In this case you have 50000 game objects and you are calling SetParent 8000 times, so things add up to your load time being roughly 2x slower in total. SetParent time with my changes went from 7000ms to 80ms. Changing your game code took me roughly 5 minutes.
It was good to check out this project folder, and I will write a blog post with examples of the corner cases you can now run into when doing lots of parenting.

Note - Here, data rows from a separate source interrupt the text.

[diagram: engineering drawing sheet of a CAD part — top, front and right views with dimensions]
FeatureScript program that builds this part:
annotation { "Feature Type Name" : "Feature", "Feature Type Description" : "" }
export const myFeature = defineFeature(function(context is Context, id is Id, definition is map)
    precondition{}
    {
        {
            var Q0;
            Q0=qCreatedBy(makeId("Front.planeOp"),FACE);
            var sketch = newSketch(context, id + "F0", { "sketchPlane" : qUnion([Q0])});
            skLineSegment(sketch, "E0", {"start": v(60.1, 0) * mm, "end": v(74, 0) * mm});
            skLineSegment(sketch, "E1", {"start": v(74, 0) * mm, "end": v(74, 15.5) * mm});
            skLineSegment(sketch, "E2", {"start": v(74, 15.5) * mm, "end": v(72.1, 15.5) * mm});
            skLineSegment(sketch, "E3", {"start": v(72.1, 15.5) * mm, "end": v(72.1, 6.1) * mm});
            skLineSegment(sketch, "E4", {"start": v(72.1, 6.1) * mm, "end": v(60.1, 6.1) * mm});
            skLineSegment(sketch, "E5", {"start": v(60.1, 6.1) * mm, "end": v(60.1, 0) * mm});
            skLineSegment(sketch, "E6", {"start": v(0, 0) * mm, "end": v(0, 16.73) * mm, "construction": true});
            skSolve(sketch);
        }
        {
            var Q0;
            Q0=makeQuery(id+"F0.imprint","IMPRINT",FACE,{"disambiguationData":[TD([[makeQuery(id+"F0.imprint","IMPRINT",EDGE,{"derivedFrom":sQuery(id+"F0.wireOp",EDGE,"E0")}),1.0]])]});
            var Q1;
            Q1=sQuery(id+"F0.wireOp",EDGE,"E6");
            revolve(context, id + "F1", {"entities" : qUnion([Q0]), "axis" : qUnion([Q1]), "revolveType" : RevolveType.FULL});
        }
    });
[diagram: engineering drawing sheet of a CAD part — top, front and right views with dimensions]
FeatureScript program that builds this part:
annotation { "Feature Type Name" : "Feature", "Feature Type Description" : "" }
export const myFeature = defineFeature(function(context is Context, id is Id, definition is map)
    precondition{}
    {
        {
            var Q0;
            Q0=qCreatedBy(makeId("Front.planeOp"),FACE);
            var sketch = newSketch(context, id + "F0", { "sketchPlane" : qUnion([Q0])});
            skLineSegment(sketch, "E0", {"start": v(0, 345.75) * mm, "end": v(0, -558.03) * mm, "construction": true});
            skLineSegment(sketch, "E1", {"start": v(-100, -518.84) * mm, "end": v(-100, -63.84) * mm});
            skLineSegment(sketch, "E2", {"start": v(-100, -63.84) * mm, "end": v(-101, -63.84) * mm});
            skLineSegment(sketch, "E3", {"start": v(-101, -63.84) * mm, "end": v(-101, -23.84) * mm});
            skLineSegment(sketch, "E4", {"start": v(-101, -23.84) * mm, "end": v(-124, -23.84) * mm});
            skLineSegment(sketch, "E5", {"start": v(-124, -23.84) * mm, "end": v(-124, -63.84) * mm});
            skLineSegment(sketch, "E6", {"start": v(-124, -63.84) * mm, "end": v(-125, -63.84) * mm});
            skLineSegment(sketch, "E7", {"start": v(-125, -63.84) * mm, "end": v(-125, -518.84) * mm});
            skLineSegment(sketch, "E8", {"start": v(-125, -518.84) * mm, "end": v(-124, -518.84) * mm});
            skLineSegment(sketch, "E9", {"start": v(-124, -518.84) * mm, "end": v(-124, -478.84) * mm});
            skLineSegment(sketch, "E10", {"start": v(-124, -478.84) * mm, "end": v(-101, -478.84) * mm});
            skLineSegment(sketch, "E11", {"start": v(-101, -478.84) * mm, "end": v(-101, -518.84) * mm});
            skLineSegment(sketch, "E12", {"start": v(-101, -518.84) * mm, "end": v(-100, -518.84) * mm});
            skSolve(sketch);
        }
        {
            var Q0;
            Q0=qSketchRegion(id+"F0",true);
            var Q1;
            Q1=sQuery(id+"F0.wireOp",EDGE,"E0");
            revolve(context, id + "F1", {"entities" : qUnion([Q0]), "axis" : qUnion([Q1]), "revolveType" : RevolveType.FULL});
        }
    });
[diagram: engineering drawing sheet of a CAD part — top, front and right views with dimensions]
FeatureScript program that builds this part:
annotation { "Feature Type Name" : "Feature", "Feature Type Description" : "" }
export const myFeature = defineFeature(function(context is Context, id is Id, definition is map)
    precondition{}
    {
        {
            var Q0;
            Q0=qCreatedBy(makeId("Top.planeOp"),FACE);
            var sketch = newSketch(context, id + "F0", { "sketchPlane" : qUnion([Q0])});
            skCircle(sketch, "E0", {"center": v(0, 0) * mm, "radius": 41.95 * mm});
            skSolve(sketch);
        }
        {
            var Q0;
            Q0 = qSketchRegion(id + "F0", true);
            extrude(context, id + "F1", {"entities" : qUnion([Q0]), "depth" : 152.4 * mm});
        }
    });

But since this is a perfectly solvable problem and the new system gives huge speedups in other places, we see this as working as intended.
Yep, with the explanations given in this thread it makes perfect sense and, as you said, is trivial to fix.
Thanks for taking the time to make sure it is working as intended (on a Saturday!).
@Sebioff
I am very curious if you have been able to adapt your code to work optimally with the new SetParent behaviour and if you were able to get performance to be as good or better than 5.3?
@Joachim_Ante_1
We haven’t done the full switch to 5.4 yet, but yes, at least the immediately apparent issues can be easily fixed by removing any unnecessary parenting and keeping hierarchies as shallow as possible, which seems to result in about equal performance to 5.3. Not sure how easily that can be achieved in practice for other games, but at least for us it shouldn’t be a big problem.
I have to say though that I never noticed a performance issue with SetParent in 5.3 in the first place, so I was curious and tried the following code to get a direct comparison:
void OnGUI() {
if (GUILayout.Button("Benchmark")) {
Profiler.BeginSample("Ordered parenting");
GameObject root = new GameObject("Root");
for (int i = 0; i < 20000; i++) {
new GameObject("Child").transform.parent = root.transform;
}
Profiler.EndSample();
Profiler.BeginSample("Random order parenting");
for (int i = 0; i < 20000; i++) {
new GameObject("Child").transform.parent = root.transform.GetChild(Random.Range(0, root.transform.childCount - 1));
}
Profiler.EndSample();
#if UNITY_5_4
Profiler.BeginSample("Ordered parenting + capacity");
root = new GameObject("Root");
root.transform.hierarchyCapacity = 20000;
for (int i = 0; i < 20000; i++) {
new GameObject("Child").transform.parent = root.transform;
}
Profiler.EndSample();
#endif
}
}
On a standalone build running on a 2014 Mac Mini I get the following results:
5.3.5p2:
So unless I made a mistake in my test or there are some other benefits to the hierarchy change the 5.3 behaviour is better (no huge penalty for not appending to the hierarchy end + even slightly faster overall).
(Slightly off-topic, but apart from that 5.4 is performing much better for our game Especially rendering time improved a lot, probably mostly due to instancing)
I’d like to add my voice to this - I, too, have never noticed any performance issues with SetParent until 5.4, when I’ve suddenly got multi-millisecond spikes for operations which were previously insignificant (many of which are in UI, as @mdrotar mentions).
I’d much rather have SetParent perform pretty well in all cases, rather than amazingly in one specific instance and poorly otherwise. I worry that this might be a lab-conditions optimisation that causes huge problems in real-life projects.
Would it be an option for you to submit your project, or a stripped down version, that illustrates the issue and post the case # here? This would allow Joachim to take a look at this use-case and hopefully come up with a fix.